The trends in recent years show a remarkable increase in average dialysis dose (URR) in the United States according to annual national random samples (17,31). The USRDS Case Mix Adequacy Study (5) had shown a substantially lower dose in 1990 with an average URR of only 60.1%. The reduction in mortality during the 1990s can be explained to a large extent by the steady increase in dialysis dose (17,31). What is yet to be determined is the “optimal dose” of HD, which is the level above which no improvement in outcomes can be observed. The present study suggests that the delivered dose for most patients is substantially below this “optimum,” at least after 15 mo of ESRD when most patients have lost their residual renal function. Data for URR >75% could not be subdivided further in the present data collection by URR category. Future studies are needed to evaluate the risk by URR for subgroups above URR of 75%.
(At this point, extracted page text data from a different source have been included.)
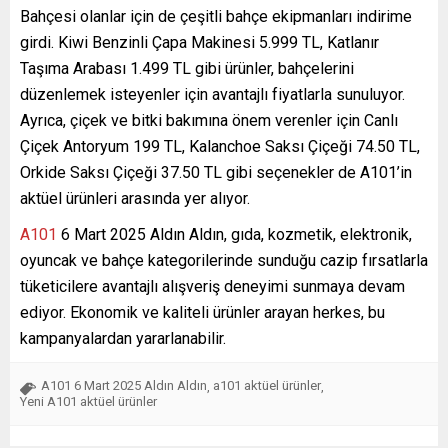
Bahçesi olanlar için de çeşitli bahçe ekipmanları indirime
girdi. Kiwi Benzinli Çapa Makinesi 5.999 TL, Katlanır
Taşıma Arabası 1.499 TL gibi ürünler, bahçelerini
düzenlemek isteyenler için avantajlı fiyatlarla sunuluyor.
Ayrıca, çiçek ve bitki bakımına önem verenler için Canlı
Çiçek Antoryum 199 TL, Kalanchoe Saksı Çiçeği 74.50 TL,
Orkide Saksı Çiçeği 37.50 TL gibi seçenekler de A101’in
aktüel ürünleri arasında yer alıyor.
A101
6 Mart 2025 Aldın Aldın, gıda, kozmetik, elektronik,
oyuncak ve bahçe kategorilerinde sunduğu cazip fırsatlarla
tüketicilere avantajlı alışveriş deneyimi sunmaya devam
ediyor. Ekonomik ve kaliteli ürünler arayan herkes, bu
kampanyalardan yararlanabilir.
A101 6 Mart 2025 Aldın Aldın
a101 aktüel ürünler
,
,
Yeni A101 aktüel ürünler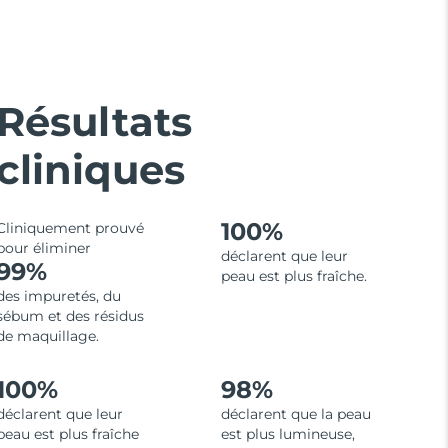
Résultats
cliniques
100%
Cliniquement prouvé
pour éliminer
déclarent que leur
99%
peau est plus fraîche.
des impuretés, du
sébum et des résidus
de maquillage.
100%
98%
déclarent que leur
déclarent que la peau
peau est plus fraîche
est plus lumineuse,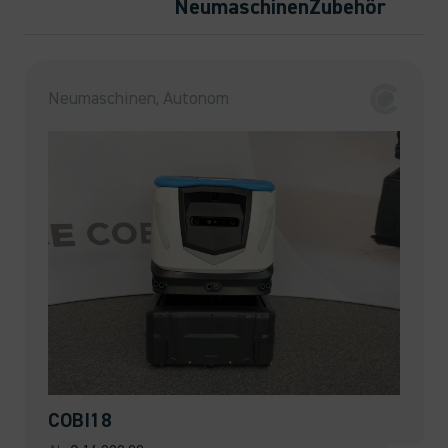
Neumaschinen
Zubehör
Neumaschinen, Autonom
COBI18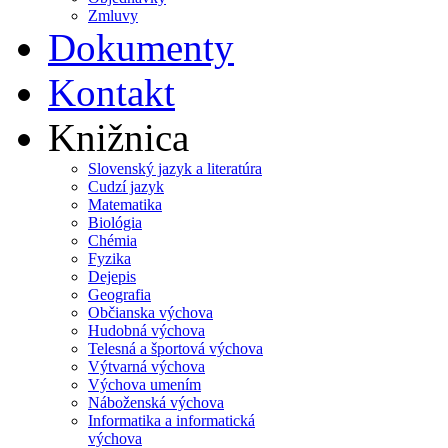
Zmluvy
Dokumenty
Kontakt
Knižnica
Slovenský jazyk a literatúra
Cudzí jazyk
Matematika
Biológia
Chémia
Fyzika
Dejepis
Geografia
Občianska výchova
Hudobná výchova
Telesná a športová výchova
Výtvarná výchova
Výchova umením
Náboženská výchova
Informatika a informatická
výchova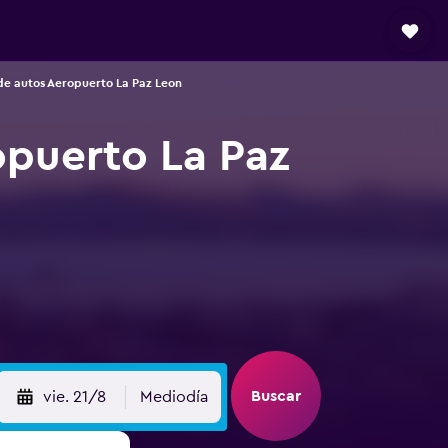
de autos Aeropuerto La Paz Leon
opuerto La Paz
Buscar
vie. 21/8
Mediodía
We conclude that the dose of dialysis is a strong predictor of patient mortality through the highest ranges of URR recorded (i.e., URR >75). The relationship of better outcomes with higher dialysis dose is strong in all body-size groups. Comparison of mortality risk for the URR >75% with the URR 70 to 75% groups was significant and large except in the overweight patient group that is underrepresented in the highest dose category. Thus, this study suggests that further reductions in mortality might be achieved by increasing the dose of HD beyond the DOQI guidelines (> 65%) and that the target be revised to above 70% URR or above 75% URR.

This study was supported through a grant from Health Care Financing Administration (HCFA Contract Nos. 00-0428 and 500-99-WA02). Portions of this study were presented in abstract form at the American Society of Nephrology Meeting, October 2000 (J Am Soc Nephrol 11: 201A, 2000).